MFL wrote:
Hey JR, this is a common issue, but normally takes at least a light touch of pedal, that can result with braking similar to pulling the pin. Very aggressive, tires chirp/maybe smoke. As Grit mentioned, turning the gain way down will help, but braking will be diminished.
It starts mostly intermittent, due to the wiring moving/bouncing inside the tube.
Quick fix..cut the wires going through tube, and run new cross wire outside the tube.
Hi Guys,
I might learn something new here, but please help explain how the brakes can grab hard when the hot wire in the axle tube shorts?

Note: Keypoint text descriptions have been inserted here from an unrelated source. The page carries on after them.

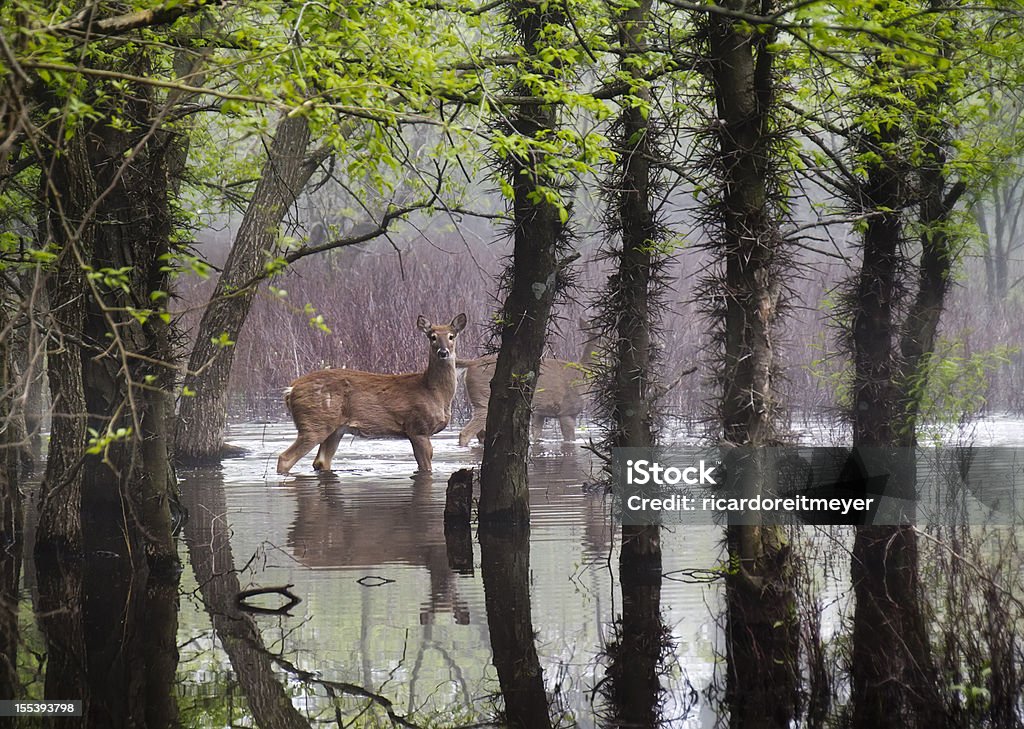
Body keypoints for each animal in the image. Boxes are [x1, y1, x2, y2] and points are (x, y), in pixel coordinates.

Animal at [276, 311, 468, 473]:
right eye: (432, 337)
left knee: (321, 462)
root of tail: (291, 389)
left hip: (335, 429)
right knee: (285, 458)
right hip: (314, 423)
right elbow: (425, 467)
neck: (434, 392)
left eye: (451, 336)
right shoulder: (417, 428)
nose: (443, 352)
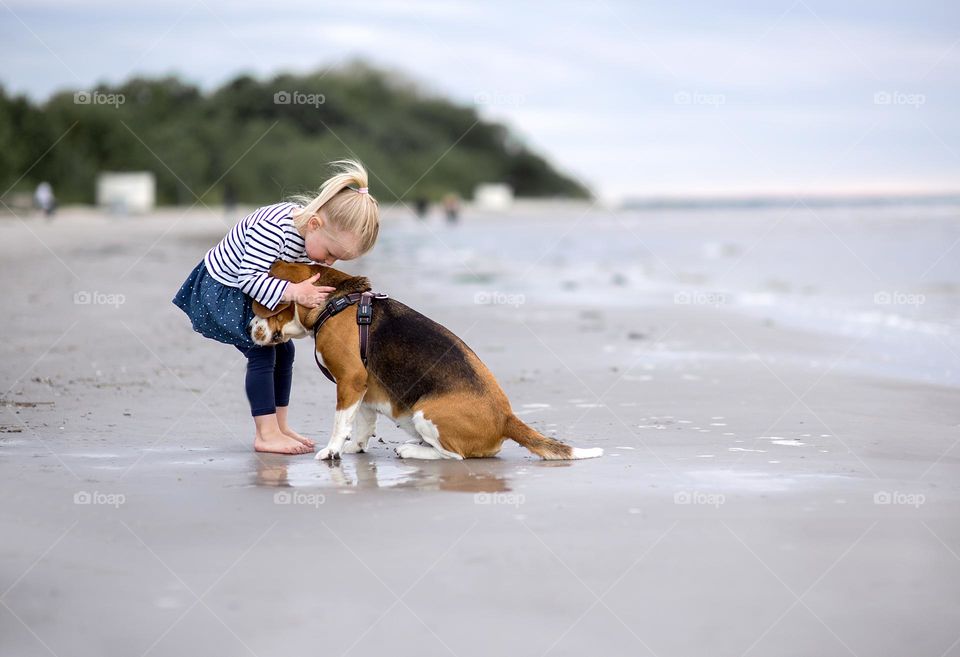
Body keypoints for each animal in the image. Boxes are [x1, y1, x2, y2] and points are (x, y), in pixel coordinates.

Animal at [251, 262, 604, 462]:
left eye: (257, 302)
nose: (250, 329)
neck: (337, 302)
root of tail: (506, 418)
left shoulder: (349, 380)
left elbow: (341, 422)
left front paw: (332, 450)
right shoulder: (363, 388)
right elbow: (363, 422)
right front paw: (355, 448)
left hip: (425, 412)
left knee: (454, 457)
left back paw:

Here is from my background to help the cause. The chaffing is real. What I cannot sort out is how the brakes grab real hard close to lockup as you are stating.
My findings:
Yes, as the trailer ages and the towing miles increase, the double wire lamp cord style cable inside the axle tube creates a wire insulation chaffing problem. First is, the insulation gets brittle over time. Circular cracks in the insulation happen, mostly where the wire flexes but it is not limited to just the flexing areas. Moisture can then get to the conductor given the right conditions.
The middle area of the axle tube is prone to the wire bouncing and rubbing over time. The wear is not selective to which wire wears to expose the conductor.
Here is one of the many I have found while restoring older campers.
![](https://live.staticflickr.com/65535/51009378871_954ab6b826_b.jpg)
A close up showing the tarnished copper exposed
![](https://live.staticflickr.com/65535/51009378856_7ef37eca61_b.jpg)
The hole area at the ends of the tube also can have exposed conductors also. This wear is different then the mid tube area. The brittle wire cracks where the wire rubs the tube hole edge, starts to wear/vibrate into the conductor.
Now, when the exposed conductor touches the metal frame, it is sort of a 50/50 good luck or bad luck which conductor touches the tube.
If the chassis ground wire wears through and touches the tube, this issue may not be found under normal operating as one side of the brake coils are tied to chassis ground. I have not seen this be a problem short of the wire wearing all the way through and creating an open ground on the brake coil. Or a weak ground and the magnet not getting full power.
If the brake hot tire wears and touches the tube, when the brakes are applied here is where problems can start. And where I need someone to help explain how the voltage and current above normal braking to get high enough to create hard breaking on all wheels or even one of them.
The average brake coil on a 10" x 2 1/4" all the way to a 12" x 2" or 12 1/4 x 3 3/8", drum ID x show width, brake has an magnet coil ohm reading around 3.2 ohms. Its not much but it can create 3 amp draw on a full 12 volt power circuit. There is a load there and not a dead short.
When the chaffed wire touches the axle tube, that can be close to a dead short or a less pending how much corrosion resistance is on the tube.
How does the truck brake controller send full voltage and current similar to a emergency break away switch activation with only a light tap of the brake pedal? What tricked the controller to know to do this?
On a time based controller that only uses the brake pedal switch, it is a timed response for when full current is reached according to the gain setting.
On a proportional controller, well this depends on the brand and type. The pendulum ones, need the truck angle change to create high power.
The newer truck integrated ones which us the master cylinder pressure, that is something different too.
What an I missing on how all 4 or 3 of the 4 go to full power when one is grounded out on the hot wire?
My original thought was the controller senses the dead short and tries to protect itself, maybe shutting down the power to not have it burn out? What happens next I'm not sure. Help fill in the details on how the full power is created like you are stating.